Images with localized body landmarks
----
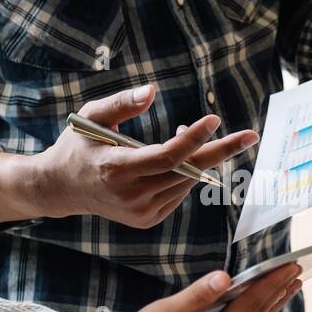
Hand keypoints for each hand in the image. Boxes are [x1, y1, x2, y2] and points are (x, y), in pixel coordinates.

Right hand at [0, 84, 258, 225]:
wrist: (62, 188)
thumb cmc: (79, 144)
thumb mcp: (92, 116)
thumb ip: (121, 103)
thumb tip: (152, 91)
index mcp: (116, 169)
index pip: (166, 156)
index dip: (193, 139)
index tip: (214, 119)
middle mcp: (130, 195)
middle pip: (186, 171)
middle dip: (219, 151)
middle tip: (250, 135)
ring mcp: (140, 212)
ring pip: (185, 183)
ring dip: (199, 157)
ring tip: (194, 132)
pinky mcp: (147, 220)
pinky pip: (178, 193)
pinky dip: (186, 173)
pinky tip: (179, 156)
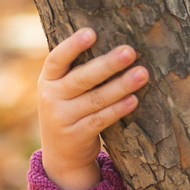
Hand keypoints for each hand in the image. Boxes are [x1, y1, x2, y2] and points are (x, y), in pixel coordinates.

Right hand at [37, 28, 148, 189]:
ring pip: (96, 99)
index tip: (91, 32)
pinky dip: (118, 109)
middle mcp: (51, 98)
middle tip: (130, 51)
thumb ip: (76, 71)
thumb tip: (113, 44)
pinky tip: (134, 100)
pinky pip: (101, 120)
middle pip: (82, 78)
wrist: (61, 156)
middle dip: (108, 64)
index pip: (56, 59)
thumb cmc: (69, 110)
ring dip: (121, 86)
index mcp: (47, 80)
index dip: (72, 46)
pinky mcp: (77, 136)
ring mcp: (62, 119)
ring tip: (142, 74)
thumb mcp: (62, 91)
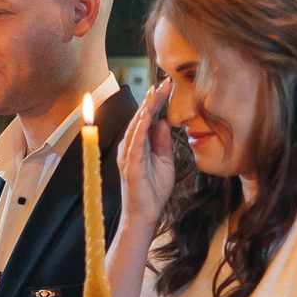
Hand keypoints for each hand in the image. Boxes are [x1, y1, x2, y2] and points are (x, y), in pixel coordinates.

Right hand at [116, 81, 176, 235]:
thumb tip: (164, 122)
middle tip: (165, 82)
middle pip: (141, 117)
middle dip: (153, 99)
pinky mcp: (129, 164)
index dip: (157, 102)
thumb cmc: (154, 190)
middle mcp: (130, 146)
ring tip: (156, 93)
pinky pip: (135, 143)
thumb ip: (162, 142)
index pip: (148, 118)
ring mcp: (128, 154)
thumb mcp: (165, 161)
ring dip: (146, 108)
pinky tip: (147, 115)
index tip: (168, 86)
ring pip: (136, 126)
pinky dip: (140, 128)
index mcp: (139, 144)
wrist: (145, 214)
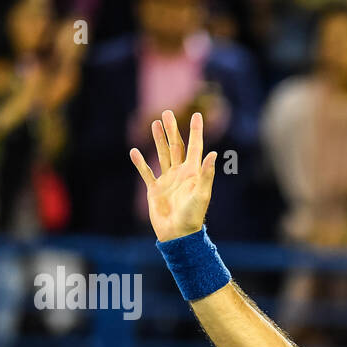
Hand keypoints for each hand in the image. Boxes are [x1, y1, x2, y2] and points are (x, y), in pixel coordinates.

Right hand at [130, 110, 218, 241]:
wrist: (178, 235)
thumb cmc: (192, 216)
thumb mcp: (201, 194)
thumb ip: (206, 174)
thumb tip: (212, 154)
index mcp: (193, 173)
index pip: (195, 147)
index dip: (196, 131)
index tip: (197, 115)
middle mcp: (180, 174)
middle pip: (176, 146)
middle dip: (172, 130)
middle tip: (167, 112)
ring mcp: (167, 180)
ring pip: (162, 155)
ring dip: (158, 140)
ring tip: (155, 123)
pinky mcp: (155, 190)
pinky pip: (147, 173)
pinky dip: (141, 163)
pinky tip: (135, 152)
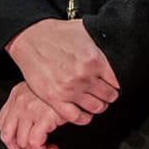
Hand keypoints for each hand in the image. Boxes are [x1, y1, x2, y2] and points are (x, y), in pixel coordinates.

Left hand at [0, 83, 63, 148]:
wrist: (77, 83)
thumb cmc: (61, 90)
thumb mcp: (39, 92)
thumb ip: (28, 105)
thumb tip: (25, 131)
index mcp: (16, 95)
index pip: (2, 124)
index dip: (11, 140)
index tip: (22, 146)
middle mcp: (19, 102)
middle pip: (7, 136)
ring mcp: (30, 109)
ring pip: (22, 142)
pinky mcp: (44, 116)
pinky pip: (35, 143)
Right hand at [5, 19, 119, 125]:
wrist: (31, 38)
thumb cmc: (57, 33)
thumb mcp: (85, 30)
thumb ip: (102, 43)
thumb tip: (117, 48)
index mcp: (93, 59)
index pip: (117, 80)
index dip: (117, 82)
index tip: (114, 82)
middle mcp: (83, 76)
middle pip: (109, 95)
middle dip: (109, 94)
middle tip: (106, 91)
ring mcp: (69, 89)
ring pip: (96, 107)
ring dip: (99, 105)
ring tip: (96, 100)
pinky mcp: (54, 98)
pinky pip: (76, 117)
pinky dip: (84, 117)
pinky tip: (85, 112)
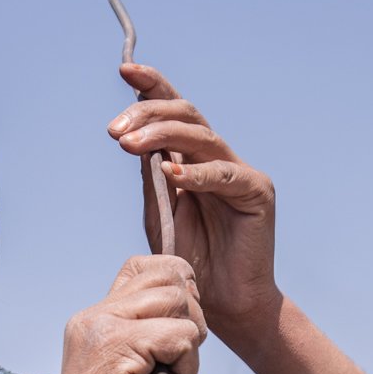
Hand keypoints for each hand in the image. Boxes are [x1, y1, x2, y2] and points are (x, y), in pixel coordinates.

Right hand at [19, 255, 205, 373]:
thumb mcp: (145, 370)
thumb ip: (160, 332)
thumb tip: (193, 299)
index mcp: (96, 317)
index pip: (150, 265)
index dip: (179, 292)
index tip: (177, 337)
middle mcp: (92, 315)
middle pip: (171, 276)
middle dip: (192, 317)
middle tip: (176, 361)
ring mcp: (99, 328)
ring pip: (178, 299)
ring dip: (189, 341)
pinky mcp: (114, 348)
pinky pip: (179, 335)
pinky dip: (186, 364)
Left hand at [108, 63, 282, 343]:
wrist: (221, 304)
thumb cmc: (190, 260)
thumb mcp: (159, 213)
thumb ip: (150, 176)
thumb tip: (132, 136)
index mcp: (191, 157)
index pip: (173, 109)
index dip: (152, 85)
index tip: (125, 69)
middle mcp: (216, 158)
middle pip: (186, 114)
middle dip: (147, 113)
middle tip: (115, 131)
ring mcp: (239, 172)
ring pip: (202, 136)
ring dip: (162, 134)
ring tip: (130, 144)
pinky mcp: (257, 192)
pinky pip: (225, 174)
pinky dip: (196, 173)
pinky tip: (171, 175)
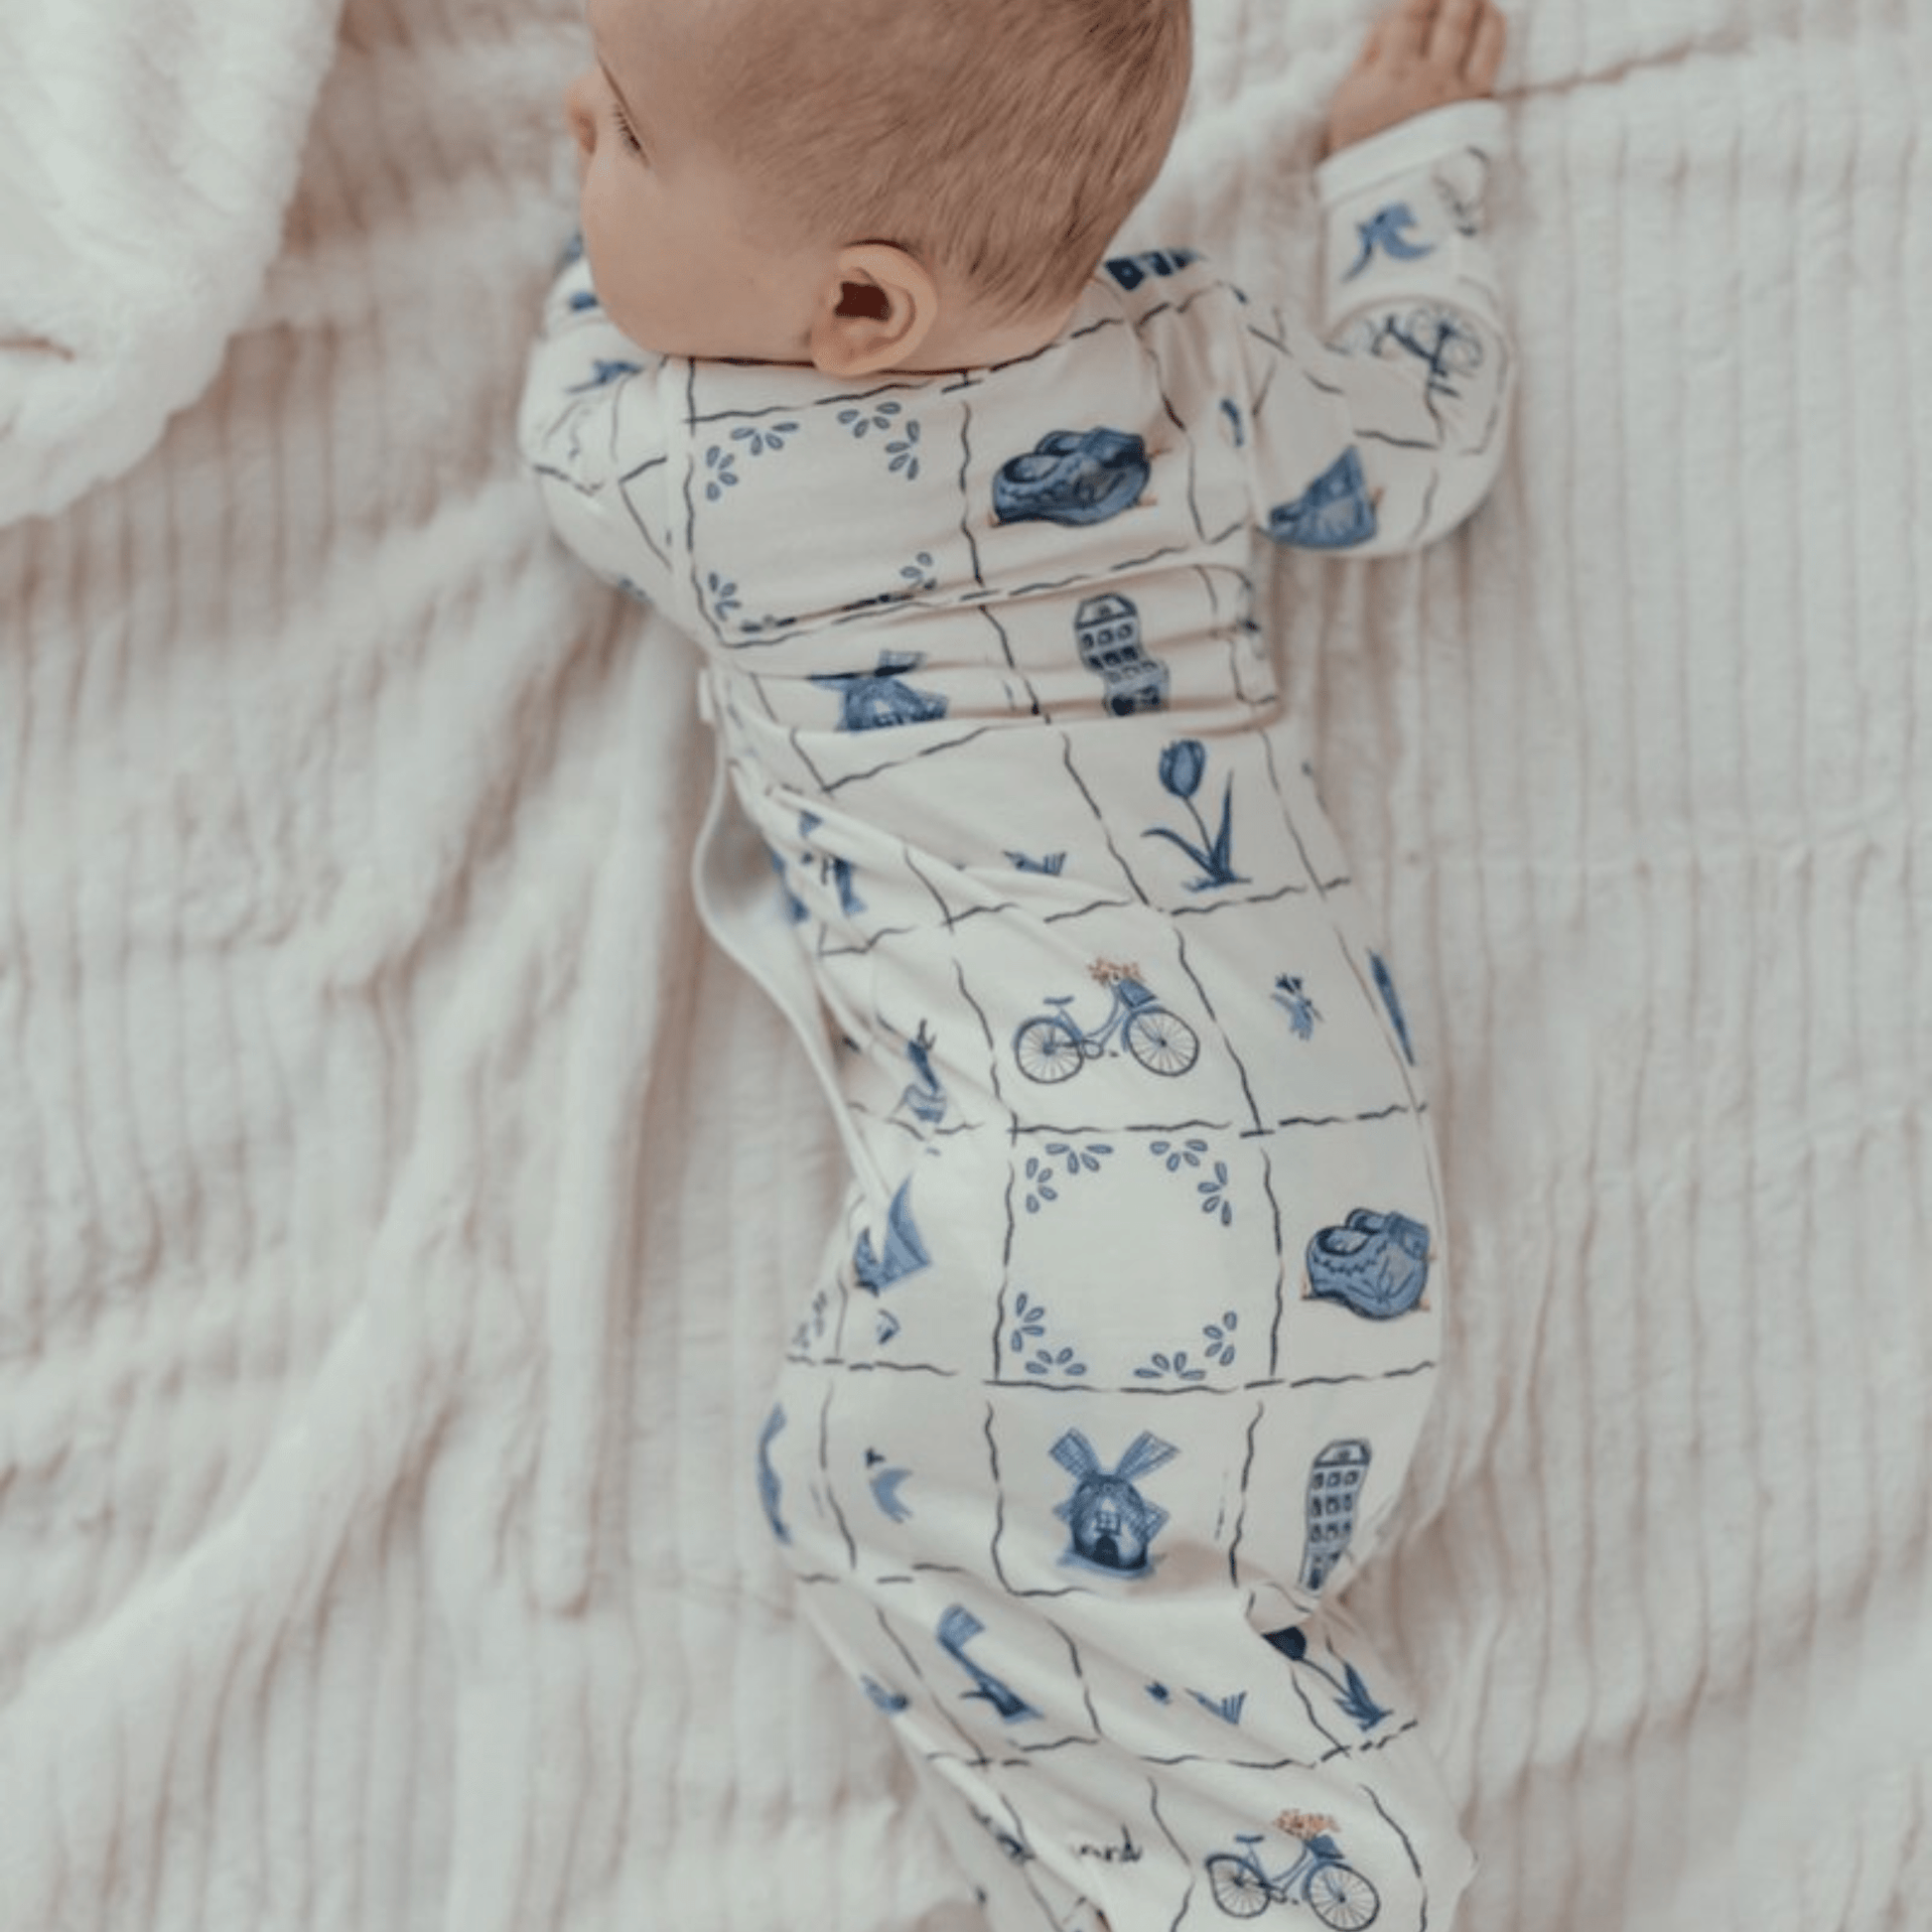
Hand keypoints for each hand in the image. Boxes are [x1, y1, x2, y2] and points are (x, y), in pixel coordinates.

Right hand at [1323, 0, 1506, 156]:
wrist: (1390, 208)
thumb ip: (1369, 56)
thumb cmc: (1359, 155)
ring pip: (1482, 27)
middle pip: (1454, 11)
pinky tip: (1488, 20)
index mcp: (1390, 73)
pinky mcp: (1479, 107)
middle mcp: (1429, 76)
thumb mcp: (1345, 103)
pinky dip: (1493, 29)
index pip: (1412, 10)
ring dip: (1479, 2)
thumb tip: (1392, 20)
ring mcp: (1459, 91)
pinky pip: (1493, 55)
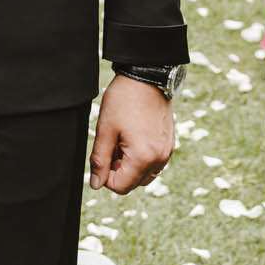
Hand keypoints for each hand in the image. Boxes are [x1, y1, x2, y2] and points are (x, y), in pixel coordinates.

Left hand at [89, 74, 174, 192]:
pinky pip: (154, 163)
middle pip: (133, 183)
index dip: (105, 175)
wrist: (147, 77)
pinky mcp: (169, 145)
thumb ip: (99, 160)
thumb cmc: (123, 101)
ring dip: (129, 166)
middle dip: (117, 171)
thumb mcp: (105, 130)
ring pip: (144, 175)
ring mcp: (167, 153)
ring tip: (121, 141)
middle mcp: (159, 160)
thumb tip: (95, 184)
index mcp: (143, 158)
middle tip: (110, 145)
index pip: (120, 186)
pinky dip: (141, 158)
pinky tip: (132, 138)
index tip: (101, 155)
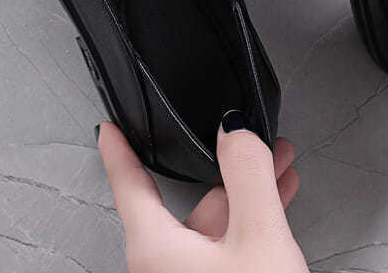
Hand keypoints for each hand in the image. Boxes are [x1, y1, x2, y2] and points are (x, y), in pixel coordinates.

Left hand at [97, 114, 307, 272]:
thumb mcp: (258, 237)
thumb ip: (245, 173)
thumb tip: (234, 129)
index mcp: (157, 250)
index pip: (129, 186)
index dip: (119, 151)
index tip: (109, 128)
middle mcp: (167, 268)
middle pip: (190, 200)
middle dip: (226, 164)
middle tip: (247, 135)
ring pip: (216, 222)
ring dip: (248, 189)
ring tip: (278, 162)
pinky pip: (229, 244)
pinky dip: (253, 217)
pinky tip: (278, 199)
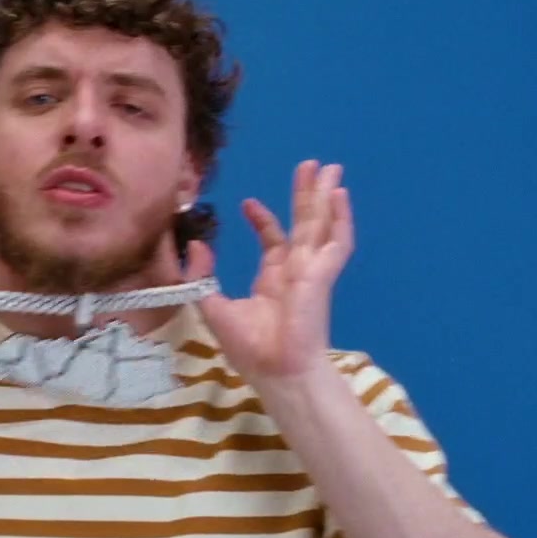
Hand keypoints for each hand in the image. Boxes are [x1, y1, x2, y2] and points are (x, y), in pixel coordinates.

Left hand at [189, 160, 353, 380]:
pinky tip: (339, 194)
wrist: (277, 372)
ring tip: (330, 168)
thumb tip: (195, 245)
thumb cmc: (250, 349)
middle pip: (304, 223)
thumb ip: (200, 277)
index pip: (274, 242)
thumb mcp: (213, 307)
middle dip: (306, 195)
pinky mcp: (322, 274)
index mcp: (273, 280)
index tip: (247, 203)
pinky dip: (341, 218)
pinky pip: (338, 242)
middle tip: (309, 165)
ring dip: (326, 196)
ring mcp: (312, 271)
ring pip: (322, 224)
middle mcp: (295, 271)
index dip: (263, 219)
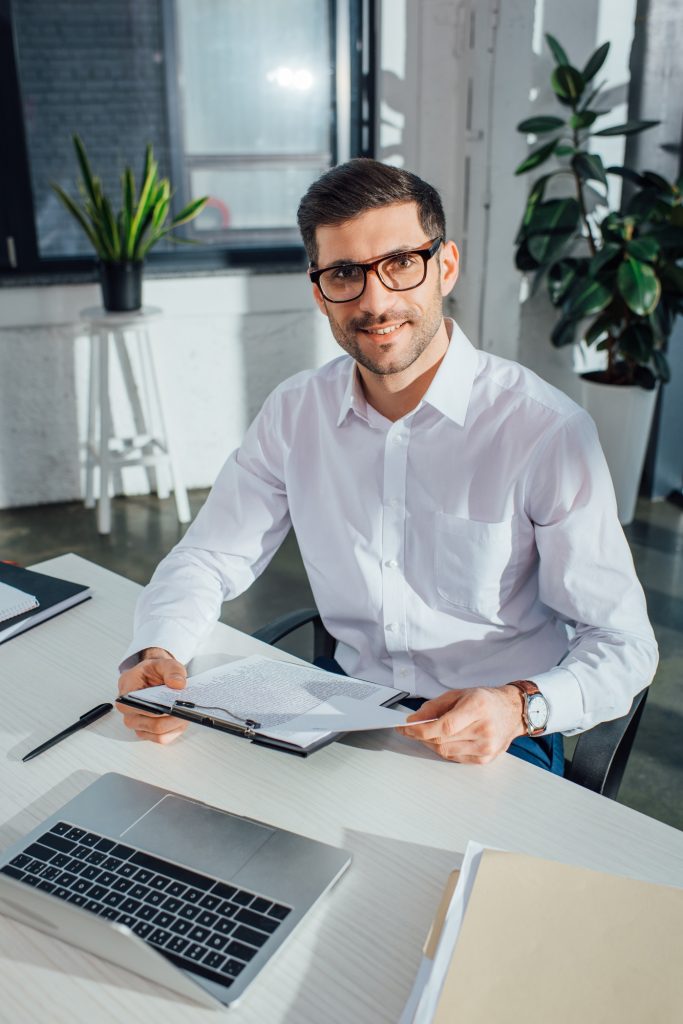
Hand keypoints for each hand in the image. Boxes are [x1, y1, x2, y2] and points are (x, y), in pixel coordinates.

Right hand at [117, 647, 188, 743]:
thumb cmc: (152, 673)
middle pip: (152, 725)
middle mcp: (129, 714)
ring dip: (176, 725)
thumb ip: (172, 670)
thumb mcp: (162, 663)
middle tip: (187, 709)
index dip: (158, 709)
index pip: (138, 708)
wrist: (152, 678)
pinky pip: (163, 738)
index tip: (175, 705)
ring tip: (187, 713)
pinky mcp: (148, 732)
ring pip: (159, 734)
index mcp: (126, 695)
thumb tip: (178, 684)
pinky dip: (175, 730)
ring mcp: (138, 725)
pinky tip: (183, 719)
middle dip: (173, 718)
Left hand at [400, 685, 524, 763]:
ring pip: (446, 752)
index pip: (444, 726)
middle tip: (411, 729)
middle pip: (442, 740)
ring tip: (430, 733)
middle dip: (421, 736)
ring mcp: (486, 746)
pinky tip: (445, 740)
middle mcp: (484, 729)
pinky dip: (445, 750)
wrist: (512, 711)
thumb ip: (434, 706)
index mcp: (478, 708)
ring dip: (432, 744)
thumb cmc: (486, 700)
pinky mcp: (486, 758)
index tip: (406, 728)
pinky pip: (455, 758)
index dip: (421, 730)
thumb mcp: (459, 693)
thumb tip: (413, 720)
----
* _What to do_: How many of the lines above include the word "wrist"? Give that number without comment.

* _Written answer_: 12